By David Murphy
KAUST Professor of Applied Mathematics and Computational Science Athanasios (Thanos) Tzavaras has been elected Fellow of the European Academy of Sciences (EurASc). He was nominated for his contributions to the interface of nonlinear partial differential equations and applied mathematics in the physical sciences.
The EurASc is a non-profit, non-governmental, fully independent organization of distinguished scholars that reaches across national borders to identify and elect to membership “the best European scientists with a vision for Europe as a whole.”
As a member of the EurASc, Tzavaras will contribute to the organization’s aim of “strengthening European science and scientific cooperation and of utilizing the expertise of its members in advising other European bodies in the betterment of European research, technological application and social development.”
Professor Tzavaras felt honored to be elected as Fellow of the EurASc and is excited to work towards its goals. “Since I was a faculty member in the United States, I have kept in close contact with applied mathematical societies in Europe and have participated in joint programmes either via U.S. groups or projects through groups in my native Greece.”
“Due to their proximity, I believe academic institutions in Europe and Saudi Arabia can mutually benefit from furthering ties, and I am working toward strengthening such connections,” he added.
The equation for academic success
At KAUST, Professor Tzavaras' research areas include mathematical modeling, analysis, and development of numerical schemes for systems of nonlinear partial differential equations used for describing fast fluid flows and problems in materials.
During his career, the principal investigator of the KAUST Applied Partial Differential Equations (AppliedPDE) research group has actively contributed to the theory of hyperbolic conservation laws. He has been interested in the emergence of continuum physics models from kinetic theory and particle models, and the analysis of phenomena that test the limits of continuum modeling.

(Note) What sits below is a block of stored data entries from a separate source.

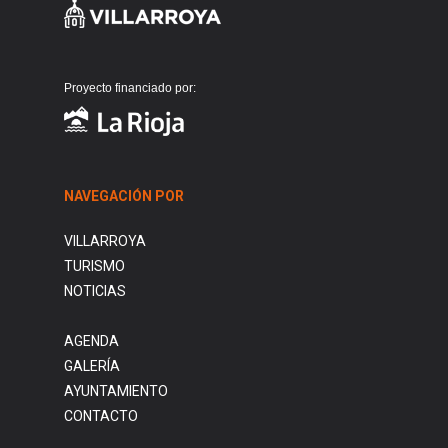
Proyecto financiado por:
NAVEGACIÓN POR
VILLARROYA
TURISMO
NOTICIAS
AGENDA
GALERÍA
AYUNTAMIENTO
CONTACTO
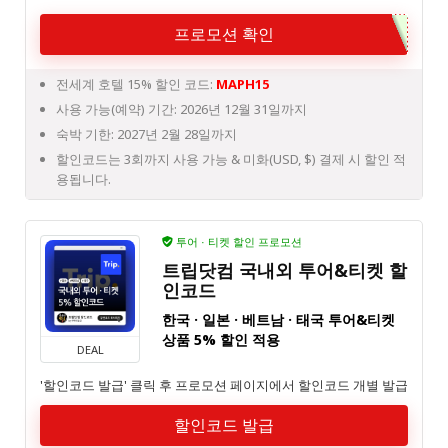
프로모션 확인
전세계 호텔 15% 할인 코드:
MAPH15
사용 가능(예약) 기간: 2026년 12월 31일까지
숙박 기한: 2027년 2월 28일까지
할인코드는 3회까지 사용 가능 & 미화(USD, $) 결제 시 할인 적
용됩니다.
투어 · 티켓 할인 프로모션
트립닷컴 국내외 투어&티켓 할
인코드
한국 · 일본 · 베트남 · 태국 투어&티켓
상품 5% 할인 적용
DEAL
'할인코드 발급' 클릭 후 프로모션 페이지에서 할인코드 개별 발급
할인코드 발급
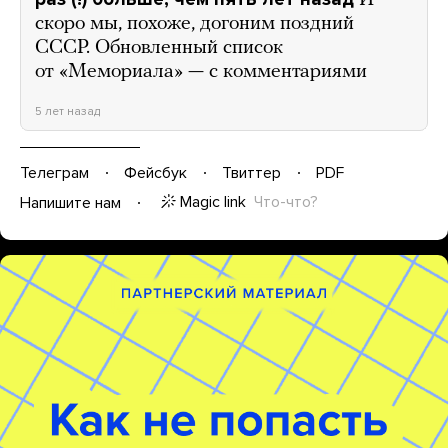
И
скоро мы, похоже, догоним поздний
СССР. Обновленный список
от «Мемориала» — с комментариями
5 лет назад
Телеграм
Фейсбук
Твиттер
PDF
Magic link
Что-что?
Напишите нам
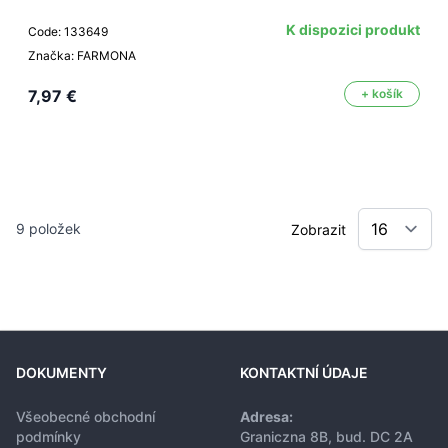
K dispozici produkt
Code: 133649
Značka: FARMONA
7,97 €
+ košík
9
položek
Zobrazit
DOKUMENTY
KONTAKTNÍ ÚDAJE
Všeobecné obchodní
Adresa:
podmínky
Graniczna 8B, bud. DC 2A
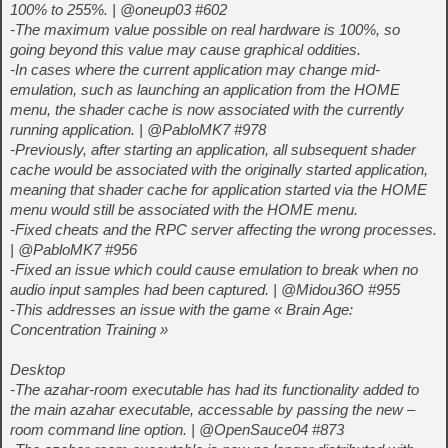
100% to 255%. | @oneup03 #602
-The maximum value possible on real hardware is 100%, so
going beyond this value may cause graphical oddities.
-In cases where the current application may change mid-
emulation, such as launching an application from the HOME
menu, the shader cache is now associated with the currently
running application. | @PabloMK7 #978
-Previously, after starting an application, all subsequent shader
cache would be associated with the originally started application,
meaning that shader cache for application started via the HOME
menu would still be associated with the HOME menu.
-Fixed cheats and the RPC server affecting the wrong processes.
| @PabloMK7 #956
-Fixed an issue which could cause emulation to break when no
audio input samples had been captured. | @Midou36O #955
-This addresses an issue with the game « Brain Age:
Concentration Training »
Desktop
-The azahar-room executable has had its functionality added to
the main azahar executable, accessable by passing the new –
room command line option. | @OpenSauce04 #873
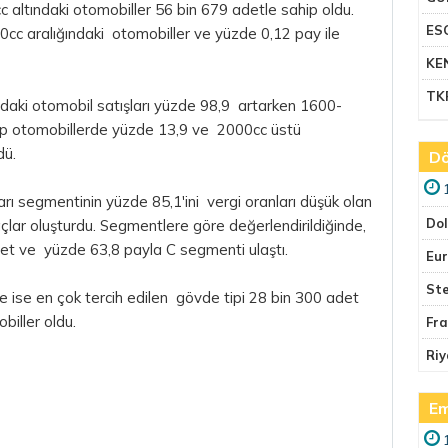
 altındaki otomobiller 56 bin 679 adetle sahip oldu.
ES
c aralığındaki otomobiller ve yüzde 0,12 pay ile
KE
TK
daki otomobil satışları yüzde 98,9 artarken 1600-
ip otomobillerde yüzde 13,9 ve 2000cc üstü
dü.
Dö
rı segmentinin yüzde 85,1'ini vergi oranları düşük olan
Do
çlar oluşturdu. Segmentlere göre değerlendirildiğinde,
et ve yüzde 63,8 payla C segmenti ulaştı.
Eu
Ste
de ise en çok tercih edilen gövde tipi 28 bin 300 adet
iller oldu.
Fr
Riy
Em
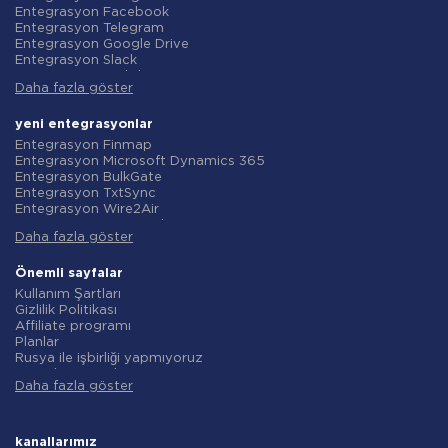
Entegrasyon Facebook
Entegrasyon Telegram
Entegrasyon Google Drive
Entegrasyon Slack
Entegrasyon MailChimp
Daha fazla göster
Entegrasyon Gmail
Entegrasyon Trello
Entegrasyon ClickUp
yeni entegrasyonlar
Entegrasyon Airtable
Entegrasyon Finmap
Entegrasyon Google Contacts
Entegrasyon Microsoft Dynamics 365
Entegrasyon OpenAI (ChatGPT)
Entegrasyon BulkGate
Entegrasyon Instagram
Entegrasyon TxtSync
Entegrasyon ActiveCampaign
Entegrasyon Wire2Air
Entegrasyon Typeform
Entegrasyon Corezoid
Entegrasyon Salesforce CRM
Daha fazla göster
Entegrasyon Infobip
Entegrasyon Monday.com
Entegrasyon Instasent
Entegrasyon Notion
Entegrasyon AtomPark
Önemli sayfalar
Entegrasyon Stripe
Entegrasyon TXTImpact
Kullanım Şartları
Entegrasyon AWeber
Entegrasyon Campaign Monitor
Gizlilik Politikası
Entegrasyon Asana
Entegrasyon CM.com
Affiliate programı
Entegrasyon ZOHO CRM
Entegrasyon D7 Networks
Planlar
Entegrasyon Webhooks
Entegrasyon SMS.to
Rusya ile işbirliği yapmıyoruz
Entegrasyon GetResponse
Entegrasyon SMSGlobal
Veri işleme sözleşmesi
Entegrasyon WooCommerce
Entegrasyon Textlocal
Daha fazla göster
iade politikasi
Entegrasyon Pipedrive
Entegrasyon ShoutOUT
Bireysel gelişim
Entegrasyon Google Calendar
Entegrasyon Apifonica
Ortaklık Programı Koşulları
Entegrasyon Opencart
Entegrasyon SMSAPI
Hakkında
kanallarımız
Entegrasyon Todoist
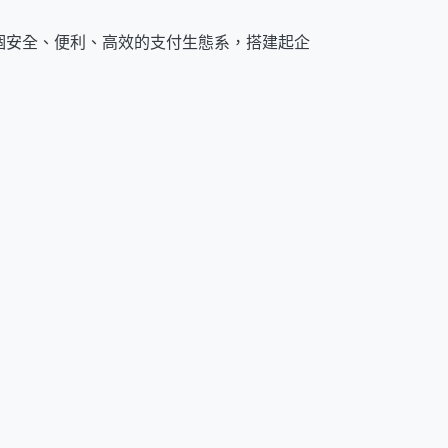
個安全、便利、高效的支付生態系，搭建起企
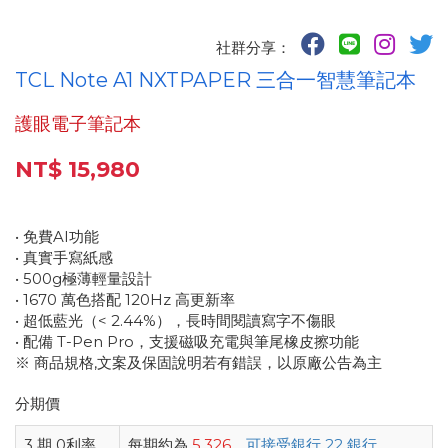
社群分享：
TCL Note A1 NXTPAPER 三合一智慧筆記本
護眼電子筆記本
NT$ 15,980
• 免費AI功能
• 真實手寫紙感
• 500g極薄輕量設計
• 1670 萬色搭配 120Hz 高更新率
• 超低藍光（< 2.44%），長時間閱讀寫字不傷眼
• 配備 T-Pen Pro，支援磁吸充電與筆尾橡皮擦功能
※ 商品規格,文案及保固說明若有錯誤，以原廠公告為主
分期價
3 期 0利率
每期約為
5,326
，
可接受銀行 22 銀行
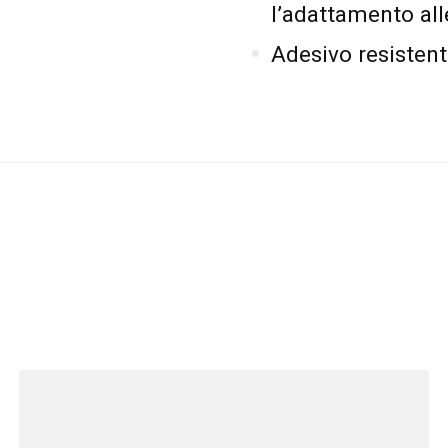
l’adattamento all
Adesivo resistent
i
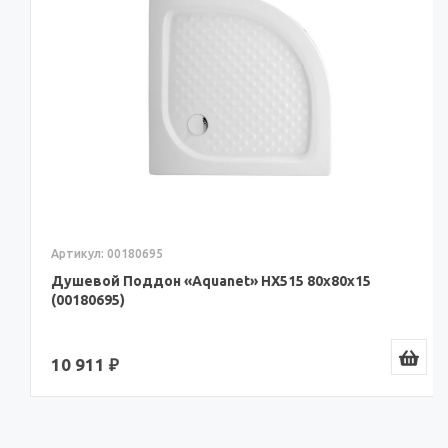
Артикул: 00180695
Душевой Поддон «Aquanet» HX515 80x80x15
(00180695)
10 911 ₽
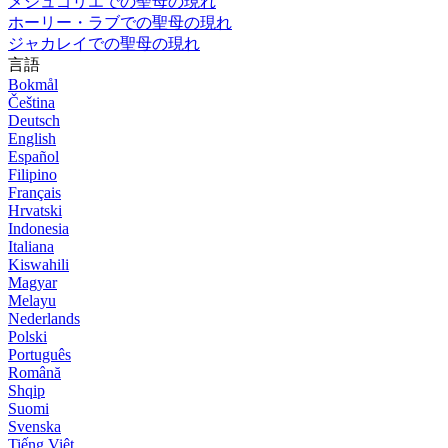
メジュゴリエでの聖母の現れ
ホーリー・ラブでの聖母の現れ
ジャカレイでの聖母の現れ
言語
Bokmål
Čeština
Deutsch
English
Español
Filipino
Français
Hrvatski
Indonesia
Italiana
Kiswahili
Magyar
Melayu
Nederlands
Polski
Português
Română
Shqip
Suomi
Svenska
Tiếng Việt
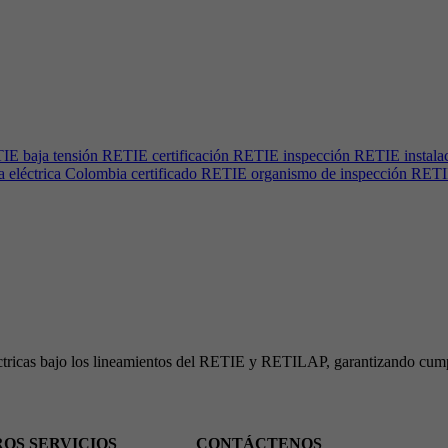
E baja tensión RETIE certificación RETIE inspección RETIE instalacion
eléctrica Colombia certificado RETIE organismo de inspección RETIE 
léctricas bajo los lineamientos del RETIE y RETILAP, garantizando cump
OS SERVICIOS
CONTÁCTENOS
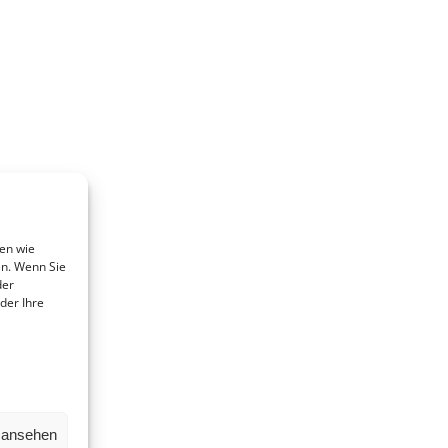
en wie
en. Wenn Sie
der
der Ihre
n ansehen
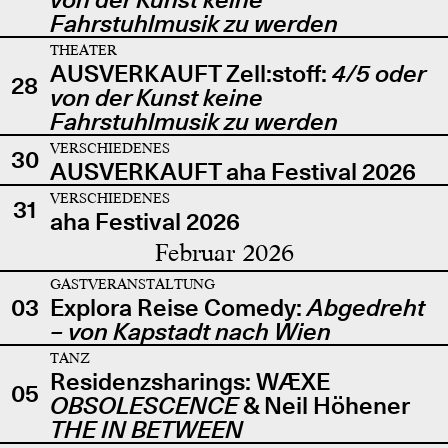
Fahrstuhlmusik zu werden
THEATER
AUSVERKAUFT Zell:stoff:
4/5 oder
28
von der Kunst keine
Fahrstuhlmusik zu werden
VERSCHIEDENES
30
AUSVERKAUFT aha Festival 2026
VERSCHIEDENES
31
aha Festival 2026
Februar 2026
GASTVERANSTALTUNG
03
Explora Reise Comedy:
Abgedreht
– von Kapstadt nach Wien
TANZ
Residenzsharings: WÆXE
05
OBSOLESCENCE
& Neil Höhener
THE IN BETWEEN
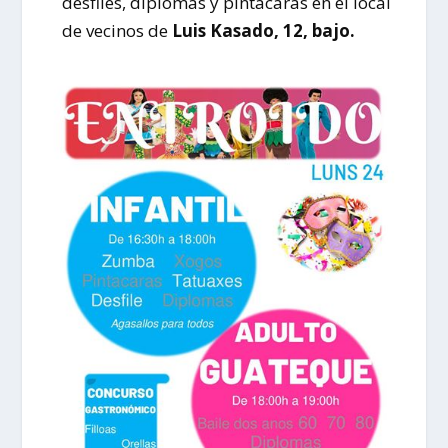
desfiles, diplomas y pintacaras en el local
de vecinos de
Luis Kasado, 12, bajo.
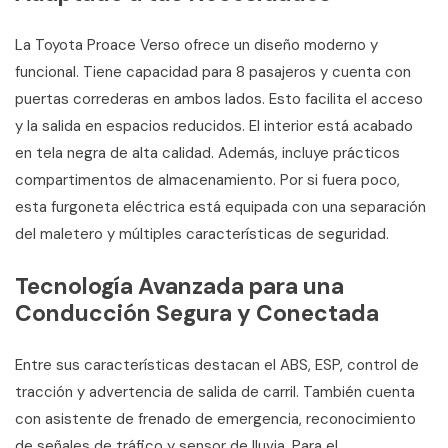
La Toyota Proace Verso ofrece un diseño moderno y
funcional. Tiene capacidad para 8 pasajeros y cuenta con
puertas correderas en ambos lados. Esto facilita el acceso
y la salida en espacios reducidos. El interior está acabado
en tela negra de alta calidad. Además, incluye prácticos
compartimentos de almacenamiento. Por si fuera poco,
esta furgoneta eléctrica está equipada con una separación
del maletero y múltiples características de seguridad.
Tecnología Avanzada para una
Conducción Segura y Conectada
Entre sus características destacan el ABS, ESP, control de
tracción y advertencia de salida de carril. También cuenta
con asistente de frenado de emergencia, reconocimiento
de señales de tráfico y sensor de lluvia. Para el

The AppliedPDE group has recently worked on equations describing multicomponent fluids that find applications in computational methods for internal combustion engines. In addition, the group has worked on partial differential equations modeling electrically charged fluids that are used in modeling and computation of semiconductor devices and solar cells.
When asked about the contributions of his research group to KAUST’s mission and to Saudi Arabia as a whole, he replied: “Mathematical work is conceptual in nature and often transcends the usual disciplinary boundaries. The benefits of applied mathematics develop over long time scales but are eventually highly beneficial.
“For instance, KAUST’s research collaboration with the McLaren F1 team is based on solid aerodynamic codes, which have more than thirty years’ worth of research. Research that combines advancements in the theory of hyperbolic conservation laws, the development of efficient and robust numerical methods, and algorithmic developments to achieve the level of performance we see today.”
“Saudi Arabia possesses a wealth of untapped academic potential that can be realized through strengthening basic research capabilities, improving intellectual capacity, and developing engineering expertise. KAUST is in an enviable position to capture and train this talent, which will benefit Saudi society now and, in the future,” Tzavaras concluded.